Though energy and food prices are surging, core inflation has been within the Fed's comfort zone of 1% to 2%. The Commerce Department's consumer spending report showed that a key core inflation gauge logged a year-over-year rise in August of 1.8% -- the smallest increase since a similar rise in February 2004.

But continuing to weigh on investors is the concern that corporate profits dropped off in the third quarter. Friday is the last trading day of one of the most volatile periods in years, one that pulled stocks sharply lower after the Dow Jones industrial average closed at a record 14,000.41 in mid-July. Wall Street now is bracing for signs, ahead of the mid-October onslaught of earnings reports, of how companies fared during the summer's tumult.

The Dow slipped 17.31, or 0.12%, to 13,895.63. The blue-chip index ended the third quarter 3.6% higher.

The Standard & Poor's 500 index fell 4.63, or 0.30%, to 1,526.75, finishing the quarter up 1.6%.

The Nasdaq composite index fell 8.09, or 0.30%, to 2,701.50, and closed the quarter with a gain of 3.8%.

But the Russell 2000 index of smaller companies has not recovered from August's drop, during which investors pulled money out of the shares of fledgling companies that rely heavily on the credit markets for cash. The Russell on Friday fell 8.56, or 1.05%, to 805.45, and ended the quarter down 3.4%.

Bonds declined, pushing the yield on the 10-year Treasury note up to 4.59% from 4.57% late Thursday.

The dollar slumped against most major currencies as inflation appeared to be easing. The euro surpassed $1.42 for the first time, hitting a record against the U.S. currency for the seventh straight session.

Crude oil prices fell $1.12 to $81.66 a barrel on the New York Mercantile Exchange, but remain near historic highs.

"We're going to see crimped corporate profits if they eat those (commodity) costs, and inflation if they pass those down. Neither of those are good," Sampson said.

So far, consumers and businesses seem to be holding up despite high energy prices, the weak housing market and the summer's market volatility.

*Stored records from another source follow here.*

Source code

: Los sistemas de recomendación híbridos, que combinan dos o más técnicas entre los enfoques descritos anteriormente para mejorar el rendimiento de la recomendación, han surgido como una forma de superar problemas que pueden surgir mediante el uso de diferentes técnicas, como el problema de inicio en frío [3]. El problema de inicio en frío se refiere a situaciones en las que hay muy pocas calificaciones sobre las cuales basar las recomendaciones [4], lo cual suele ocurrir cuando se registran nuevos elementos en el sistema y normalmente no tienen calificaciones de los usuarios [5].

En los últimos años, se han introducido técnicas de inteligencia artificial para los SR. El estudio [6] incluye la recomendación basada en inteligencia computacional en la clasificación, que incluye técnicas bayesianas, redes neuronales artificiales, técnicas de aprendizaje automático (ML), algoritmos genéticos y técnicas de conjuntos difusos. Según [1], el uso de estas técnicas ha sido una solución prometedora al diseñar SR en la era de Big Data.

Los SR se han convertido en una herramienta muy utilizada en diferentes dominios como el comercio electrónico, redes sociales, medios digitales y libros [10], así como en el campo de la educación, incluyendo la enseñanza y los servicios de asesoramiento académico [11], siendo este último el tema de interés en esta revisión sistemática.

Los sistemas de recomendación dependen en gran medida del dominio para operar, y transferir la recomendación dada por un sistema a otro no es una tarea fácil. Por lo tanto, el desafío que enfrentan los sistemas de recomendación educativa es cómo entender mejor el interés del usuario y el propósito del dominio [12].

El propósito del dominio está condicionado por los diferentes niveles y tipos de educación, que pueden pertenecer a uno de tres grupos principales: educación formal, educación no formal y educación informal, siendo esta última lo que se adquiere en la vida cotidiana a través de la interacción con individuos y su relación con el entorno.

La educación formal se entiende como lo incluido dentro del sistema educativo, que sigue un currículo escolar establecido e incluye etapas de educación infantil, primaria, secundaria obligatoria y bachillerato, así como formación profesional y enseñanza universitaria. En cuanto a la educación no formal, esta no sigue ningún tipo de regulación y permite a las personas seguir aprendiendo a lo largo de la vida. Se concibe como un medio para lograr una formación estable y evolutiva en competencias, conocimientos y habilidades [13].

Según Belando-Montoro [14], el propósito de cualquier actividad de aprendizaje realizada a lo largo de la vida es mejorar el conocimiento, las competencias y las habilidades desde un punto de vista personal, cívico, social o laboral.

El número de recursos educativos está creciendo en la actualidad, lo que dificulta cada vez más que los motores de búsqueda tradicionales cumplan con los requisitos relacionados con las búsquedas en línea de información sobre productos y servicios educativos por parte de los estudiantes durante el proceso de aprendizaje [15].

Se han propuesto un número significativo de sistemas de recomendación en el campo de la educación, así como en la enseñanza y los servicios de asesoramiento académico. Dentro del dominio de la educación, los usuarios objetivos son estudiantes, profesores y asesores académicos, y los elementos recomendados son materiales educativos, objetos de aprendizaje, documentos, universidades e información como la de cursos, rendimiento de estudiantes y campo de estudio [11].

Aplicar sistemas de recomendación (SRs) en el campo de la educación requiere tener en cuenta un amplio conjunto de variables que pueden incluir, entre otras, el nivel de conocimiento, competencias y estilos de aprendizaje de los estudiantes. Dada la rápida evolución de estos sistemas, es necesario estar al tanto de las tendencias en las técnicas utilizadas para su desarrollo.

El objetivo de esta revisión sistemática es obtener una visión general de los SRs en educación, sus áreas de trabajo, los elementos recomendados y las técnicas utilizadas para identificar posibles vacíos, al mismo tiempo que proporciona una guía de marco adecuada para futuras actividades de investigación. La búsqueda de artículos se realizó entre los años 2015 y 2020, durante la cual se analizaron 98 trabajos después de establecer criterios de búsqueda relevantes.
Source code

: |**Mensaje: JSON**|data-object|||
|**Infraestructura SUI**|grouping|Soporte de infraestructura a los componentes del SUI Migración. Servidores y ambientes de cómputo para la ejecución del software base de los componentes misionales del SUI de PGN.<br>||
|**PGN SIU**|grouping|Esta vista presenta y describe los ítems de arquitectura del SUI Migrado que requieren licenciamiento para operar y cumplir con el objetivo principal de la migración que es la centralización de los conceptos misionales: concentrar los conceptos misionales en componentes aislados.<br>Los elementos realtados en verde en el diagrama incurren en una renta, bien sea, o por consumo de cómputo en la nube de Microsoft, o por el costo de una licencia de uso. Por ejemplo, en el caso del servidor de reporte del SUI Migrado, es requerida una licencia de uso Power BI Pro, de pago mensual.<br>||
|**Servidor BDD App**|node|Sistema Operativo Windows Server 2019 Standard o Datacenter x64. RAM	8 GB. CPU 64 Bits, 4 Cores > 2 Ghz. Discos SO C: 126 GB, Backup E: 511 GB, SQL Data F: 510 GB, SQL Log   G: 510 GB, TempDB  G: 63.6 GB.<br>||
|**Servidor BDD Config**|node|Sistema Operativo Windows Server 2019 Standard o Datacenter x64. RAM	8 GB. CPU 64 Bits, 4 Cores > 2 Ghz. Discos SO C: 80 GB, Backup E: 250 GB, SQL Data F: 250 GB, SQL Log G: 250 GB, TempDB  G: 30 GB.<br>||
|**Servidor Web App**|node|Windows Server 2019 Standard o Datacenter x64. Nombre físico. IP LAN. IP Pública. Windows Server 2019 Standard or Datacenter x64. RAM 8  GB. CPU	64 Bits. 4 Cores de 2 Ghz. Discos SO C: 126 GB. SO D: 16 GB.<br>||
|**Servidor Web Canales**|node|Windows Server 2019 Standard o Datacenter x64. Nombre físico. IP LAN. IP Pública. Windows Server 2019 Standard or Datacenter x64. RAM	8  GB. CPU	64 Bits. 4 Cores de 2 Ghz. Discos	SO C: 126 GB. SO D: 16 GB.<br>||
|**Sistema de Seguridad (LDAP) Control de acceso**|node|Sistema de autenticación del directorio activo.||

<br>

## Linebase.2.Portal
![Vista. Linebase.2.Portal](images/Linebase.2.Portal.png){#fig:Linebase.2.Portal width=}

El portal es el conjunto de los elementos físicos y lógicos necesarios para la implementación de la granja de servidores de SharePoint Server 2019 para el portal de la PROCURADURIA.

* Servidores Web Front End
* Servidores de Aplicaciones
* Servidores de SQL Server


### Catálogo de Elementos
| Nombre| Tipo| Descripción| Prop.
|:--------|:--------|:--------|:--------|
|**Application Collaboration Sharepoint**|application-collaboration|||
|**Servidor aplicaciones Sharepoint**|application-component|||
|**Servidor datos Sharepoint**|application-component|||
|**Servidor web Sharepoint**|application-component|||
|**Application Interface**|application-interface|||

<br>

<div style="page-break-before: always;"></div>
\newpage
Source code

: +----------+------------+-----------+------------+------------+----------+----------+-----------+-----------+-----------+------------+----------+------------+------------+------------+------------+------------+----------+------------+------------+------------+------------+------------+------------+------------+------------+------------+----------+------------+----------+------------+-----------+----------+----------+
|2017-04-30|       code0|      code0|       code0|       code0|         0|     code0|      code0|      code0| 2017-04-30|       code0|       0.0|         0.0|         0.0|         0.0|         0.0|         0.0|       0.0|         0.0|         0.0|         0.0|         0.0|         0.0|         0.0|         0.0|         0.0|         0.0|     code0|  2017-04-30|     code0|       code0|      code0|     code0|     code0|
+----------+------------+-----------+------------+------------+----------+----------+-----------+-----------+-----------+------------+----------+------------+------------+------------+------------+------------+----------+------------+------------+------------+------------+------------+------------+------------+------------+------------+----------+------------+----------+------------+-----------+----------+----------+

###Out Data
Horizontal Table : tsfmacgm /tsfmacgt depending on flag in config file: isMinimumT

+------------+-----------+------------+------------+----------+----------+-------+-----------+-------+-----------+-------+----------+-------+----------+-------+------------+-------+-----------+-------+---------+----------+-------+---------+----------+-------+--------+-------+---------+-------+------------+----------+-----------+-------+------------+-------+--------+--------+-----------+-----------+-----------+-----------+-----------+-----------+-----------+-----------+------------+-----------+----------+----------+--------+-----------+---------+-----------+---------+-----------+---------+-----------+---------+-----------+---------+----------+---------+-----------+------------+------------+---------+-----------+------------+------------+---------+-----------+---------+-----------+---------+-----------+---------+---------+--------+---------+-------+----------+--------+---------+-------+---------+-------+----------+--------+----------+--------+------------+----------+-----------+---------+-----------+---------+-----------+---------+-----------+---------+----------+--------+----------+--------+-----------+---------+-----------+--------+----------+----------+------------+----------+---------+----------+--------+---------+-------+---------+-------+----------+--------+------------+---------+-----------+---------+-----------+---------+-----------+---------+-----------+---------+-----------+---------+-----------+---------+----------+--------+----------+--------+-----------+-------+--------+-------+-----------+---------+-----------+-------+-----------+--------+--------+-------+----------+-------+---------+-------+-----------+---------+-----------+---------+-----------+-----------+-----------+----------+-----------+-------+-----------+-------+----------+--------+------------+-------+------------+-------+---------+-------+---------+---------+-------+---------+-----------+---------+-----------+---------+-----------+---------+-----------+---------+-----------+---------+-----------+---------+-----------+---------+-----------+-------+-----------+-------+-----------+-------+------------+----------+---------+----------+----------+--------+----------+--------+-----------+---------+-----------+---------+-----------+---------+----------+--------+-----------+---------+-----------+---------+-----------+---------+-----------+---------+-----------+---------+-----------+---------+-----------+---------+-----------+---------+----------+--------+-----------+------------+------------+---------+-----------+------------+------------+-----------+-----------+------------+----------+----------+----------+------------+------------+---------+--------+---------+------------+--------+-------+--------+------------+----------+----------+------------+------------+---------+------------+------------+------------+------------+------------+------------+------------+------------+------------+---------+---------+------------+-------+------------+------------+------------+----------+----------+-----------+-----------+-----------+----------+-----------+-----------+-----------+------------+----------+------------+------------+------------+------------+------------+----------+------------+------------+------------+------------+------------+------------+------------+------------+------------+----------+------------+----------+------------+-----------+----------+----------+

The Commerce Department said Friday that consumer spending increased 0.6% in August, the fastest growth in more than two years. But Bernard Baumohl at the Economic Outlook Group LLC projected that holiday spending will increase 3.5% this year, less than the 4.5% of last season.

Meanwhile, August construction spending rose, to analysts' surprise, by 0.2%; Chicago's National Association of Purchasing Management said regional business activity increased in September by more than expected; and the University of Michigan said consumer sentiment during the month held steady.

As the turbulent third quarter draws to a close, investors are slightly less concerned about the tightening in the credit markets that sent stocks plummeting in late July and August. On Thursday, the Fed said banks slowed their borrowing from central bank this week to the smallest amount in six weeks, after a huge spike last week.

But while most agree conditions have improved, the credit markets still haven't returned to normal. Levels of outstanding asset-backed commercial paper fell about 17% in the week ending Wednesday -- not as steep a decline as seen a few weeks ago, but still suggesting that demand isn't meeting supply.

"We have tentative signs that the financial markets are beginning to recover from the recent upset, but financial fragility is obviously still an issue," said St. Louis Fed President William Poole in prepared remarks Friday in New York.

Declining issues outnumbered advancers by about 9 to 7 on the New York Stock Exchange, where volume came to 1.34 billion shares.

In overseas trading, Britain's FTSE 100 fell 0.30%, Germany's DAX index rose 0.10%, and France's CAC-40 fell 0.31%. Japan's Nikkei index fell 0.28% and Hong Kong's Hang Seng Index rose 0.29%.